Dataset entries:

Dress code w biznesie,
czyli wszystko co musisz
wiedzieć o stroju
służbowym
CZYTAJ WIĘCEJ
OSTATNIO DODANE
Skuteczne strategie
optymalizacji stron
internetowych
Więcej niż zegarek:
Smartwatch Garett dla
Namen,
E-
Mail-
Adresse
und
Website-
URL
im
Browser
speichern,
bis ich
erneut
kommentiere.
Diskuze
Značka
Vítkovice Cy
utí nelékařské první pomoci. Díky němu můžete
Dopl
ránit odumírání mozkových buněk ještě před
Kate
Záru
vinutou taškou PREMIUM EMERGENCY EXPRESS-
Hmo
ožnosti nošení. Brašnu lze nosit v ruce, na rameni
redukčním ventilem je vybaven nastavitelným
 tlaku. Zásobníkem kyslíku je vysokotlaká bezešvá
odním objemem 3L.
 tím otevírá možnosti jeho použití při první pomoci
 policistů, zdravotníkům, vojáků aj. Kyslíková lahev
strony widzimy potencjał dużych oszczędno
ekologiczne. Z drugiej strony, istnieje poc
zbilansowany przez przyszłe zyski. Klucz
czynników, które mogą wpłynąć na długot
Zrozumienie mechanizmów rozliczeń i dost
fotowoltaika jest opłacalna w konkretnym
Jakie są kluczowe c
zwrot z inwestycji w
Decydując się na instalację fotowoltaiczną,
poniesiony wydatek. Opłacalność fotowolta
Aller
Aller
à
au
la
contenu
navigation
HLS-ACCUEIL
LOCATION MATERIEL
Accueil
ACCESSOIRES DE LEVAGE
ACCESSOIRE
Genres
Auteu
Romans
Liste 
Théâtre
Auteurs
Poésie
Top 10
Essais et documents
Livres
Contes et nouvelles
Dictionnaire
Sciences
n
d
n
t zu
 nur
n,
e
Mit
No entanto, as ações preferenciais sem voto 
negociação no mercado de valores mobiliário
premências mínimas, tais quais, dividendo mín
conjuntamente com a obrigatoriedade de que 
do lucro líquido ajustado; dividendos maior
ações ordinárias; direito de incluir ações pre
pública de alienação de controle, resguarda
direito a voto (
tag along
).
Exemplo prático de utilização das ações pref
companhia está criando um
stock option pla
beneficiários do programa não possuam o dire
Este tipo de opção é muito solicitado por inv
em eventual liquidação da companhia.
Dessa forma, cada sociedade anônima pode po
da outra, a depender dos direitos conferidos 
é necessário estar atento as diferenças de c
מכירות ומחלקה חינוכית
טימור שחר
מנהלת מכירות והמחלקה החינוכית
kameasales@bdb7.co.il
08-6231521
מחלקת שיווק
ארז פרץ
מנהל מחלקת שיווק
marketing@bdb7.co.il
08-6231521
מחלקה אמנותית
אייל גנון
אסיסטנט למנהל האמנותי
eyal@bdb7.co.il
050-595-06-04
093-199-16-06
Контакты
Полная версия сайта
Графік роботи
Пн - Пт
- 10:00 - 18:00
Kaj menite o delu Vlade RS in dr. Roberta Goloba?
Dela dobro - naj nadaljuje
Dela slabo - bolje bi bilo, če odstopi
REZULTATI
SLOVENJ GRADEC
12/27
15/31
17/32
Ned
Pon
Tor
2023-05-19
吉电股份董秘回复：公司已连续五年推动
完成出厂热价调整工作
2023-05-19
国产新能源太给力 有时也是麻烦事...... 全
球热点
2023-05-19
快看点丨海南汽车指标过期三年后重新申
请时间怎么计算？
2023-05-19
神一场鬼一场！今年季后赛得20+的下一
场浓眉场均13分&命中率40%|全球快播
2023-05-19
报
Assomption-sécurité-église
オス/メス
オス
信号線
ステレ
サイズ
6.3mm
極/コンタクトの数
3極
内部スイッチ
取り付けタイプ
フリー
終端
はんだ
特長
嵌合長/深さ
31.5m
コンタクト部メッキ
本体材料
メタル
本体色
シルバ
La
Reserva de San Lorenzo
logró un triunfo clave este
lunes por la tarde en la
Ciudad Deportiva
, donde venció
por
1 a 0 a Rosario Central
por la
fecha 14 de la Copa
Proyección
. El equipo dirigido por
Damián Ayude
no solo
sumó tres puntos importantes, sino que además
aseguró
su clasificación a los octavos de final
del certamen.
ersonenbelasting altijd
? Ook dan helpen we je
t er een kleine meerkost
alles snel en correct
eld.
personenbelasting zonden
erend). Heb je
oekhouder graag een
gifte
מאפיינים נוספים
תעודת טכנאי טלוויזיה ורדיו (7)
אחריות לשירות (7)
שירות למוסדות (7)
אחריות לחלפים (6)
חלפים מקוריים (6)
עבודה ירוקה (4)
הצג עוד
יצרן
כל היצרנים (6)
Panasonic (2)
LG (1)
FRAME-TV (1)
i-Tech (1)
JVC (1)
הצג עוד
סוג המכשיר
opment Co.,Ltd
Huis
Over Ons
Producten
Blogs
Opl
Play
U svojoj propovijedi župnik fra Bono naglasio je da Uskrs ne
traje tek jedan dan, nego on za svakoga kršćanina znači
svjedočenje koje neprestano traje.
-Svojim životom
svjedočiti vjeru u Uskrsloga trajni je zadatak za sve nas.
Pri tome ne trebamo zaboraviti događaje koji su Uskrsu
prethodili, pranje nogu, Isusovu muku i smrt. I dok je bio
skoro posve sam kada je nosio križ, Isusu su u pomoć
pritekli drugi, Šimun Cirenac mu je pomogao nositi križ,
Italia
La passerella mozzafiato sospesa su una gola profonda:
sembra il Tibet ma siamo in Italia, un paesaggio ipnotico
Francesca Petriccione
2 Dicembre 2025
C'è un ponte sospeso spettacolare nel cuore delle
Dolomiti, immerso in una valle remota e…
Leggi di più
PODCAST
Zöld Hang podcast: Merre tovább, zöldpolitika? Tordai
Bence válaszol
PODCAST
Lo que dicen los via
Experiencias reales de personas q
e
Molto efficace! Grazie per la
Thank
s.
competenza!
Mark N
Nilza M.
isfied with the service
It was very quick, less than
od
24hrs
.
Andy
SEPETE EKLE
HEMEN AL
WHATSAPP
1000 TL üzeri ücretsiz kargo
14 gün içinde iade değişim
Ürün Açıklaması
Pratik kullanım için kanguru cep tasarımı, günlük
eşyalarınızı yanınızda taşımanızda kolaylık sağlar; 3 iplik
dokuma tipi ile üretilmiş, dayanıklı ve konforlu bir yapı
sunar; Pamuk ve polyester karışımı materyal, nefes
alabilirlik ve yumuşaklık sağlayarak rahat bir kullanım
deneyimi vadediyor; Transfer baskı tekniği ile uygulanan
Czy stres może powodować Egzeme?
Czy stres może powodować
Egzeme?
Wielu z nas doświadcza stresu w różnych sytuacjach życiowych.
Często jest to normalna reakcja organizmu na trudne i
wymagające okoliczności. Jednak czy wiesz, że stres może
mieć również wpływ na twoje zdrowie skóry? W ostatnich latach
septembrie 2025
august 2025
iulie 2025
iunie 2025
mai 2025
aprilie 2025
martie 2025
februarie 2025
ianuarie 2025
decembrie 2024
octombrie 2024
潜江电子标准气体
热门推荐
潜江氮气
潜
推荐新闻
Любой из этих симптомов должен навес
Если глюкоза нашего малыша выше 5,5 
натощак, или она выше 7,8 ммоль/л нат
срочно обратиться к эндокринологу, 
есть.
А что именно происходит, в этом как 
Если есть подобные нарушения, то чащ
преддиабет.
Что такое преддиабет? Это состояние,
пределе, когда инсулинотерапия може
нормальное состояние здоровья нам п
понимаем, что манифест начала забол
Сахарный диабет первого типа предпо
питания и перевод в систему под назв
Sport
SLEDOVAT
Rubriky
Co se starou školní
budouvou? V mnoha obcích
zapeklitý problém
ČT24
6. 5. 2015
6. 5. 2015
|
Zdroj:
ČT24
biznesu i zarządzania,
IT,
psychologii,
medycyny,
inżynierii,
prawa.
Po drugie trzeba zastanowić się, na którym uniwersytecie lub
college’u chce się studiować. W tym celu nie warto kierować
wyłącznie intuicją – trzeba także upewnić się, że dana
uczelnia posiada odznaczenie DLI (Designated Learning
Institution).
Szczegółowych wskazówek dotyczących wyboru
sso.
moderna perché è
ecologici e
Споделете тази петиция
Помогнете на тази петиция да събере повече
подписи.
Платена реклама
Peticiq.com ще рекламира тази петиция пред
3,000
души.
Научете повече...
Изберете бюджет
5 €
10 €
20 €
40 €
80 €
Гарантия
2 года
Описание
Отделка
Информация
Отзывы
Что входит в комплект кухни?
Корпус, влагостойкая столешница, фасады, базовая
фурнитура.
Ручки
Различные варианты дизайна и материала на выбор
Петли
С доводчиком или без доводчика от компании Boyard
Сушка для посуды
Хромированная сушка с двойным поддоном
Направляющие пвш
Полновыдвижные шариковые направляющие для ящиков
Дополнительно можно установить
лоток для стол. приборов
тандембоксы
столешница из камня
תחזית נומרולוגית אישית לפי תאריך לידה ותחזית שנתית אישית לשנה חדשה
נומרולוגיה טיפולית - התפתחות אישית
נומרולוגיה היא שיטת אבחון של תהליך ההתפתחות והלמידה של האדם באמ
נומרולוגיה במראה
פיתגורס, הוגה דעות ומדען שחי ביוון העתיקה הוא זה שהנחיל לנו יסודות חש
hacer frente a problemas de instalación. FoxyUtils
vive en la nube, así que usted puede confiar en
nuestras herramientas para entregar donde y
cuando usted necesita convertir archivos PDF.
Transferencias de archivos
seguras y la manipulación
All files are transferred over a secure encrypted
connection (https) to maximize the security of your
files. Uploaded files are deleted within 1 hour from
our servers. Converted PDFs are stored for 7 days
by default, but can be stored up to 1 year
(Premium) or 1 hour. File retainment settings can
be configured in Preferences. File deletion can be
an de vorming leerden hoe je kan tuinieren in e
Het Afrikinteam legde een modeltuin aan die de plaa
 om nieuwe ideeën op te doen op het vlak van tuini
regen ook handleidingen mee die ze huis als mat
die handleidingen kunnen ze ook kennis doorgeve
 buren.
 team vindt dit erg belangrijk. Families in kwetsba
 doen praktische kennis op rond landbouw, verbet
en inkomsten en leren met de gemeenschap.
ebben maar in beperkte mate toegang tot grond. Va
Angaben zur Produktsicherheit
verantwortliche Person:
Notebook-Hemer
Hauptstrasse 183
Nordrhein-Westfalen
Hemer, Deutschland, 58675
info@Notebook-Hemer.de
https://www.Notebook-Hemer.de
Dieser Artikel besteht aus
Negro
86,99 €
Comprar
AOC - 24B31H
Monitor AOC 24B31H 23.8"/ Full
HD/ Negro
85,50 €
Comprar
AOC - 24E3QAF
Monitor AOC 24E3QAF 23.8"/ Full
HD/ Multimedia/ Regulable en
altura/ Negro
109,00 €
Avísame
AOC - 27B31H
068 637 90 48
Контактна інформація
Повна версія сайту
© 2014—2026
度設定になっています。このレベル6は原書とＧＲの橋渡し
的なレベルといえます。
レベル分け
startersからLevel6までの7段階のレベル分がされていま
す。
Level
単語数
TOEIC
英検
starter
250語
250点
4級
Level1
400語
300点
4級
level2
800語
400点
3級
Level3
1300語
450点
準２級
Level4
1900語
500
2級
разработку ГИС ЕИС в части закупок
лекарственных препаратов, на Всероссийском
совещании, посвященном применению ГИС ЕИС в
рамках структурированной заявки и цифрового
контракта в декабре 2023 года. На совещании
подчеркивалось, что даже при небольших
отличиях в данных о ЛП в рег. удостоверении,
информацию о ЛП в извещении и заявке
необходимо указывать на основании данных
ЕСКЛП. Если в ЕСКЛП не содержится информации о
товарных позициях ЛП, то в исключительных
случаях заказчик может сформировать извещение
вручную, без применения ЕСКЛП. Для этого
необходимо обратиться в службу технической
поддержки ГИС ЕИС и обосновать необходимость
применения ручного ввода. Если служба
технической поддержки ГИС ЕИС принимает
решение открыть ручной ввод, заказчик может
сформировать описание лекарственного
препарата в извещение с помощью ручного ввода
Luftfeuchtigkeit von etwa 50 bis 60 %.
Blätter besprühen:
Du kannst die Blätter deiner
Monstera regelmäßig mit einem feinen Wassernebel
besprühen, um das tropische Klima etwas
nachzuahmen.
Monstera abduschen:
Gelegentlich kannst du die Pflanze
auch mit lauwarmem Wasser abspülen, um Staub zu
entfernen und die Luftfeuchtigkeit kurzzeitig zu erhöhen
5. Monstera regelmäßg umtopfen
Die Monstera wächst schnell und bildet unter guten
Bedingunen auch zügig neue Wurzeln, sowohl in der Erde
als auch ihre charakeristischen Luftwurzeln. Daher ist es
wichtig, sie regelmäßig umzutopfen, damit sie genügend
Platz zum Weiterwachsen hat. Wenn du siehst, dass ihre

To-do item: Copy everything from the start of the records down through the line that contains "Vítkovice Cy", with that line included. Reproduce each line without any changes.

Answer:
Dress code w biznesie,
czyli wszystko co musisz
wiedzieć o stroju
służbowym
CZYTAJ WIĘCEJ
OSTATNIO DODANE
Skuteczne strategie
optymalizacji stron
internetowych
Więcej niż zegarek:
Smartwatch Garett dla
Namen,
E-
Mail-
Adresse
und
Website-
URL
im
Browser
speichern,
bis ich
erneut
kommentiere.
Diskuze
Značka
Vítkovice Cy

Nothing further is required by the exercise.